中山演じるハリーの戦友のバーニー・バグナル役を務める矢田悠祐については「ミュージカルで歌い手として名前が知られていますけど、僕としては矢田君をそろそろ違う畑に引っ張り込みたいなっていう気持ちがあって。喉から血を吐くような芝居を味わわせたいなと思って。彼は真面目で可能性を十分に持っているので、今まで矢田君がやったことのない役なんじゃないのかなと思いつつも、面白いんじゃないかなと思ったので」と明かした。
これに対し矢田は「すごい覚悟を持って稽古場に行ったんですけど、森さんがすごく言葉を大事にして、1つひとつ丁寧にやってくださる方で。
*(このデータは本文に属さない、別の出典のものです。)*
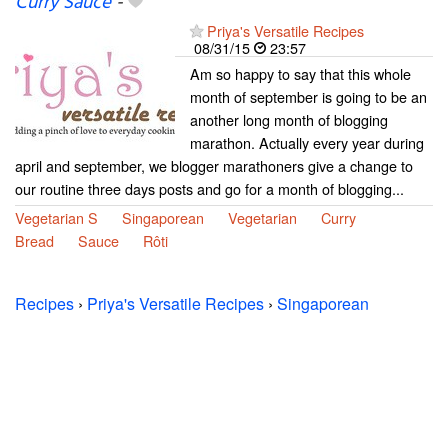
Curry Sauce
-
Priya's Versatile Recipes
08/31/15
23:57
Am so happy to say that this whole
month of september is going to be an
another long month of blogging
marathon. Actually every year during
april and september, we blogger marathoners give a change to
our routine three days posts and go for a month of blogging...
Vegetarian S
Singaporean
Vegetarian
Curry
Bread
Sauce
Rôti
Recipes
›
Priya's Versatile Recipes
›
Singaporean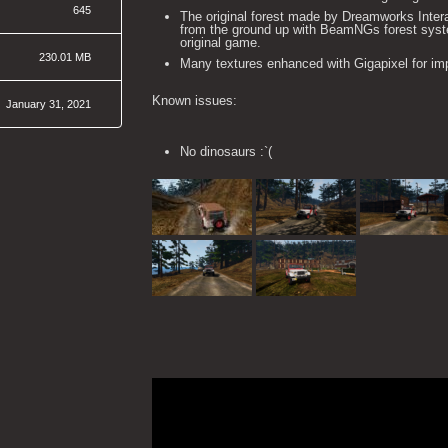
645
The original forest made by Dreamworks Inte
from the ground up with BeamNGs forest syste
original game.
230.01 MB
Many textures enhanced with Gigapixel for imp
Known issues:
January 31, 2021
No dinosaurs :`(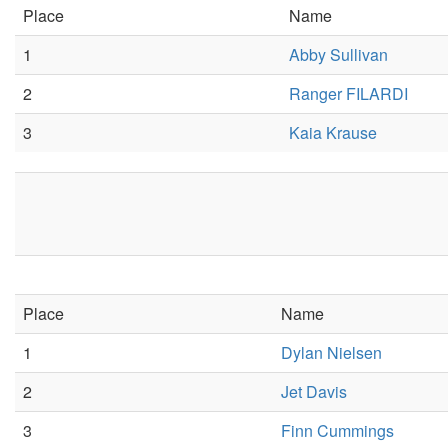
Place
Name
1
Abby Sullivan
2
Ranger FILARDI
3
Kaia Krause
Place
Name
1
Dylan Nielsen
2
Jet Davis
3
Finn Cummings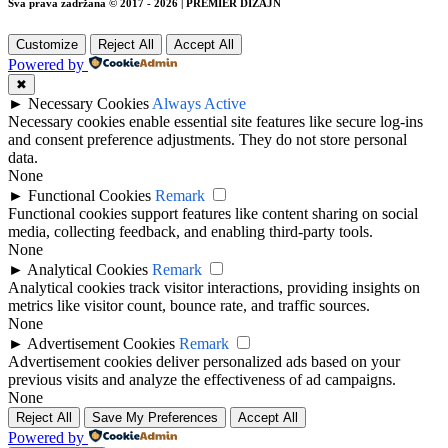
Sva prava zadržana © 2017 - 2026 | PREMIER DIZAJN
Customize
Reject All
Accept All
Powered by
✖
►
Necessary Cookies
Always Active
Necessary cookies enable essential site features like secure log-ins
and consent preference adjustments. They do not store personal
data.
None
►
Functional Cookies
Remark
Functional cookies support features like content sharing on social
media, collecting feedback, and enabling third-party tools.
None
►
Analytical Cookies
Remark
Analytical cookies track visitor interactions, providing insights on
metrics like visitor count, bounce rate, and traffic sources.
None
►
Advertisement Cookies
Remark
Advertisement cookies deliver personalized ads based on your
previous visits and analyze the effectiveness of ad campaigns.
None
Reject All
Save My Preferences
Accept All
Powered by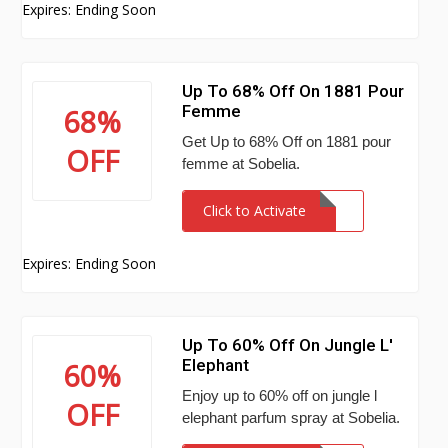
Expires: Ending Soon
Up To 68% Off On 1881 Pour
Femme
68%
Get Up to 68% Off on 1881 pour
OFF
femme at Sobelia.
Click to Activate
Expires: Ending Soon
Up To 60% Off On Jungle L'
Elephant
60%
Enjoy up to 60% off on jungle l
OFF
elephant parfum spray at Sobelia.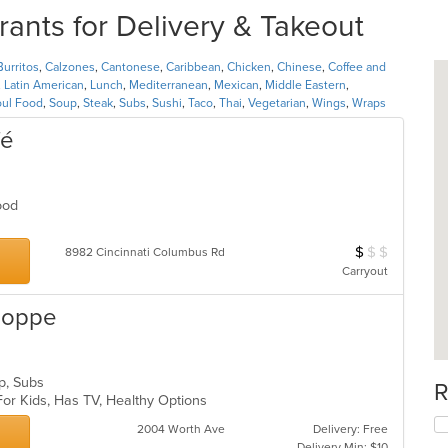
ts for Delivery & Takeout
Burritos
,
Calzones
,
Cantonese
,
Caribbean
,
Chicken
,
Chinese
,
Coffee and
,
Latin American
,
Lunch
,
Mediterranean
,
Mexican
,
Middle Eastern
,
oul Food
,
Soup
,
Steak
,
Subs
,
Sushi
,
Taco
,
Thai
,
Vegetarian
,
Wings
,
Wraps
fé
Food
$
$
$
Average Item Cos
8982 Cincinnati Columbus Rd
Carryout
hoppe
up, Subs
R
For Kids, Has TV, Healthy Options
2004 Worth Ave
Delivery: Free
Delivery Min: $10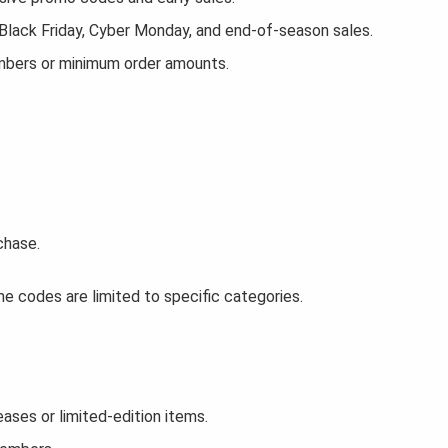
 Black Friday, Cyber Monday, and end-of-season sales.
embers or minimum order amounts.
chase.
e codes are limited to specific categories.
ses or limited-edition items.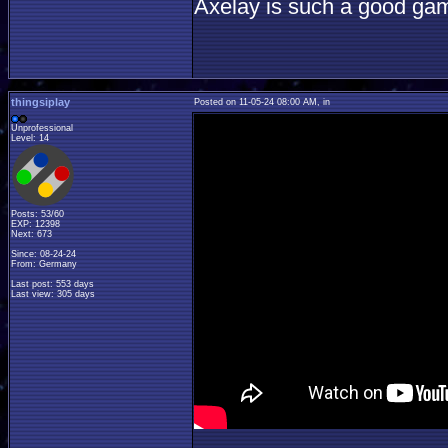
Axelay is such a good ga
thingsiplay
Posted on 11-05-24 08:00 AM, in
Unprofessional
Level: 14
Posts: 53/60
EXP: 12398
Next: 673
Since: 08-24-24
From: Germany
Last post: 553 days
Last view: 305 days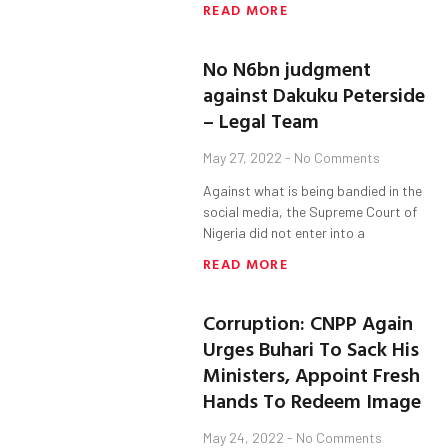
READ MORE
No N6bn judgment
against Dakuku Peterside
– Legal Team
May 27, 2022
No Comments
Against what is being bandied in the
social media, the Supreme Court of
Nigeria did not enter into a
READ MORE
Corruption: CNPP Again
Urges Buhari To Sack His
Ministers, Appoint Fresh
Hands To Redeem Image
May 24, 2022
No Comments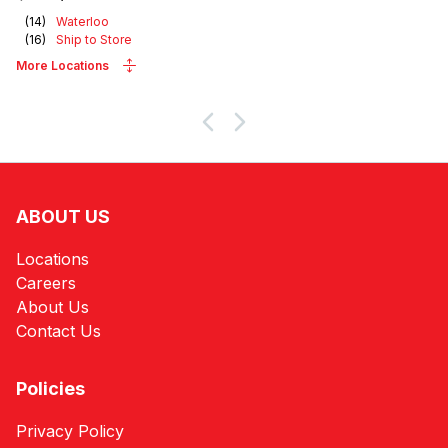
(
14
)
Waterloo
(
16
)
Ship to Store
More Locations
ABOUT US
Locations
Careers
About Us
Contact Us
Policies
Privacy Policy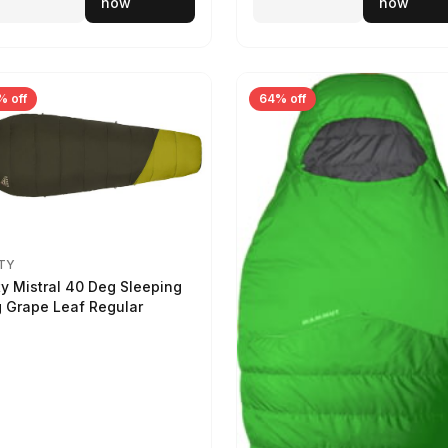
now
now
% off
64% off
TY
ty Mistral 40 Deg Sleeping
 Grape Leaf Regular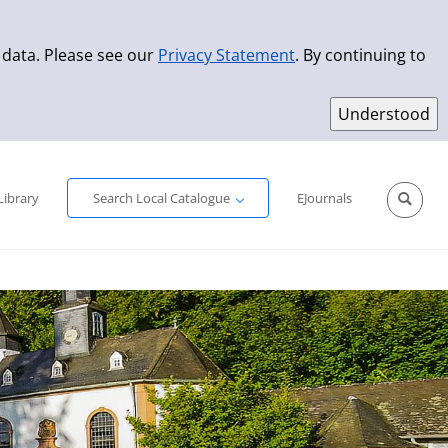
 data. Please see our
Privacy Statement
. By continuing to
Simple Search
Advanced Search
New Titles
Library
Search Local Catalogue
EJournals
Sprache aus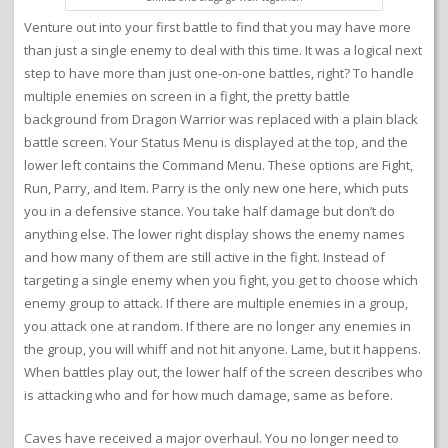
Venture out into your first battle to find that you may have more
than just a single enemy to deal with this time. It was a logical next
step to have more than just one-on-one battles, right? To handle
multiple enemies on screen in a fight, the pretty battle
background from Dragon Warrior was replaced with a plain black
battle screen. Your Status Menu is displayed at the top, and the
lower left contains the Command Menu. These options are Fight,
Run, Parry, and Item. Parry is the only new one here, which puts
you in a defensive stance. You take half damage but don’t do
anything else. The lower right display shows the enemy names
and how many of them are still active in the fight. Instead of
targeting a single enemy when you fight, you get to choose which
enemy group to attack. If there are multiple enemies in a group,
you attack one at random. If there are no longer any enemies in
the group, you will whiff and not hit anyone. Lame, but it happens.
When battles play out, the lower half of the screen describes who
is attacking who and for how much damage, same as before.
Caves have received a major overhaul. You no longer need to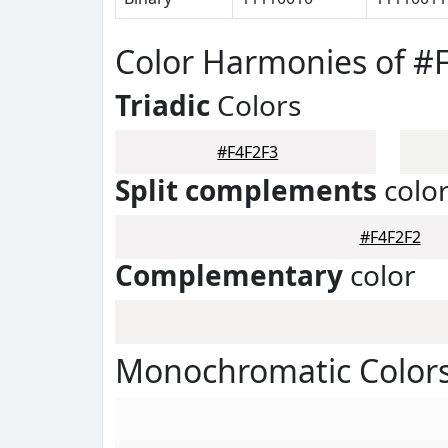
Color Harmonies of #
Triadic
Colors
#F4F2F3
Split complements
colo
#F4F2F2
Complementary
color
Monochromatic Colors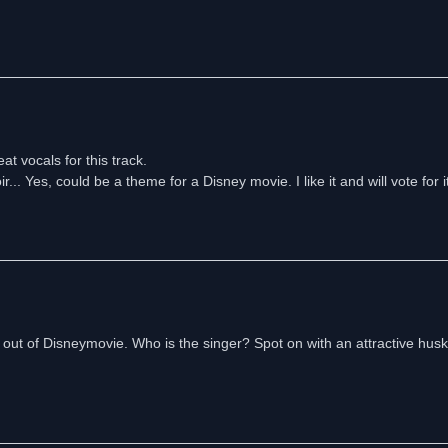
t vocals for this track.
.. Yes, could be a theme for a Disney movie. I like it and will vote for it
 out of Disneymovie. Who is the singer? Spot on with an attractive husk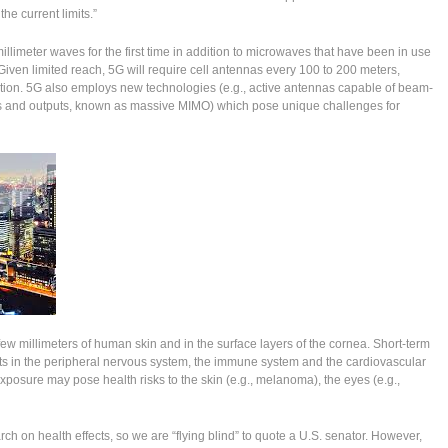
he current limits.”
millimeter waves for the first time in addition to microwaves that have been in use
Given limited reach, 5G will require cell antennas every 100 to 200 meters,
tion. 5G also employs new technologies (e.g., active antennas capable of beam-
ts and outputs, known as massive MIMO) which pose unique challenges for
ew millimeters of human skin and in the surface layers of the cornea. Short-term
ts in the peripheral nervous system, the immune system and the cardiovascular
posure may pose health risks to the skin (e.g., melanoma), the eyes (e.g.,
ch on health effects, so we are “flying blind” to quote a U.S. senator. However,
どの方に言っていることでも勉強になるので、全部勉強して盗んでいこうと思って稽古場にいます。血反吐を吐くくらいのお芝居をとおっしゃっていただいたので、もう身を委ねて、めちゃくちゃにしていただきたいと思います」とコメントした。
最後に舞台の意気込みを聞かれた中山は「重みのある、厚みのある作品。この作品でこの役どころをやらせていただく以上はしっかりと勉強して、稽古をして、何回傷ついても立ち上がっていきたいなと思います。目の前で自分たちが生きている姿を目撃してほしいなと思いますので、劇場でお待ちしております」と語った。
舞台「The Silver Tassie 銀杯」は、11月9日(金)~25日(日)に東京・世田谷パブリックシアターにて上演される。
<あらすじ>
第一次世界大戦中のアイルランド、ダブリン。軍からの短い休暇をもらって帰郷していたフットボール選手のハリー・ヒーガンは、銀杯(優勝カップ)を抱え、歓喜に沸く人々の輪の中にいた。だが戦地へ戻る船の出航時間は刻一刻と迫っていた。家族や友人たちに見送られ、ハリーは、仲間のバーニーや同じ共同住宅に住むテディらと再び出征する。ハリーの母親は神に3人の無事を祈るのだが…。